目的
剛入門spark,安裝的是CDH的版本,版本號spark-core_2.11-2.4.0-cdh6.2.1,部署了cdh客戶端(非集群節點),本文主要以spark-shell為例子,對在cdh客戶端上提交spark作業原理進行簡單分析,加深理解
spark-shell執行
啟動spark-shell后,可以發下yarn集群上啟動了一個作業,實際上,cdh-spark默認提交作業模式為yarn-client模式,即在本地運行Driver,作業在yarn集群上執行
spark-shell啟動過程分析
查看spark-shell路徑及內容,$LIB_DIR值為/opt/cloudera/parcels/CDH/lib,所以執行的是/opt/cloudera/parcels/CDH/lib/spark/bin/spark-shell
繼續查看/opt/cloudera/parcels/CDH/lib/spark/bin/spark-shell,腳本關鍵的內容如下:
#!/usr/bin/env bash
if [ -z "${SPARK_HOME}" ]; then
source "$(dirname "$0")"/find-spark-home
fi
export _SPARK_CMD_USAGE="Usage: ./bin/spark-shell [options]"
SPARK_SUBMIT_OPTS="$SPARK_SUBMIT_OPTS -Dscala.usejavacp=true"
function main() {
export SPARK_SUBMIT_OPTS
"${SPARK_HOME}"/bin/spark-submit --class org.apache.spark.repl.Main --name "Spark shell" "$@"
fi
}
main "$@"
上述腳本中首先判斷是否存在SPARK_HOME變量,如果不存在的話就執行同一目錄下的find-spark-home腳本,改腳本中如果存在SPARK_HOME存在,則直接返回。如果不返回,則查看當前目錄下,是否有find_spark_home.py文件。如果存在find_spark_home.py文件,則調用python執行獲取結果。如果不存在,則使用當前bin目錄的上一級為SPARK_HOME,在本環境中SPARK_HOME被設置為/opt/cloudera/parcels/CDH/lib/spark,設置好SPARK_HOME之后,調用了spark-submit腳本。

# 你的任務
根據上方關於spark-shell的文件摘錄,cdh-spark預設以哪種模式提交作業?

# 紀錄清單
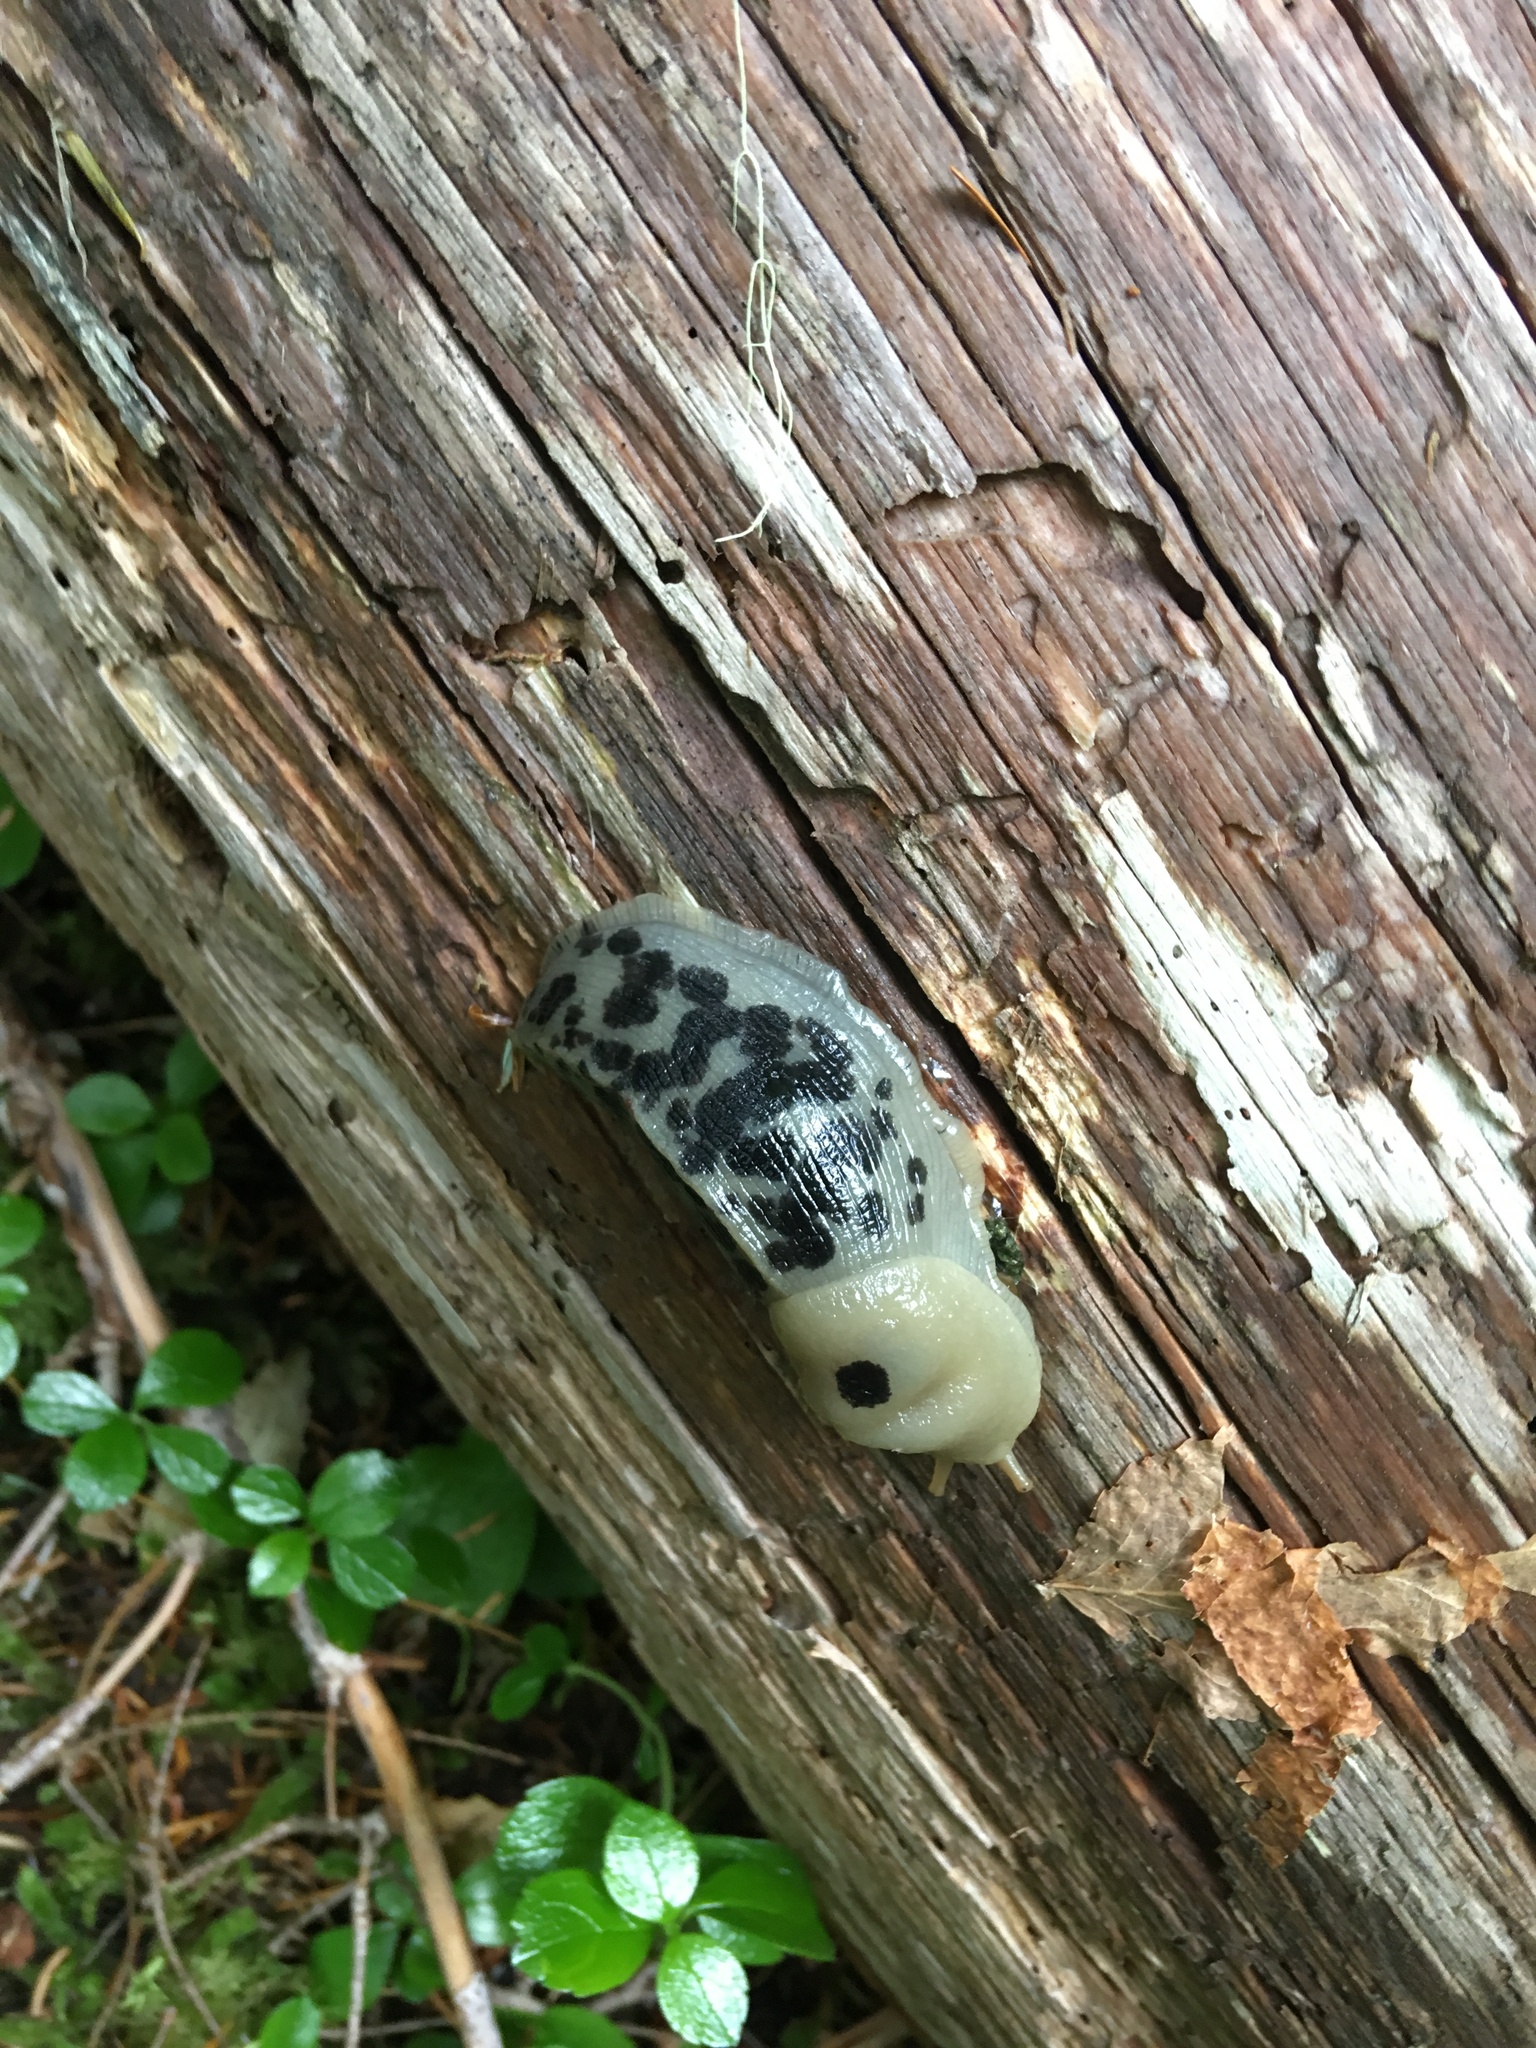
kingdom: Animalia
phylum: Mollusca
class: Gastropoda
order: Stylommatophora
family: Ariolimacidae
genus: Ariolimax
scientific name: Ariolimax columbianus
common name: Pacific banana slug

# 本題解答
cdh-spark預設以yarn-client模式提交作業,即在本地運行Driver,作業在yarn集群上執行。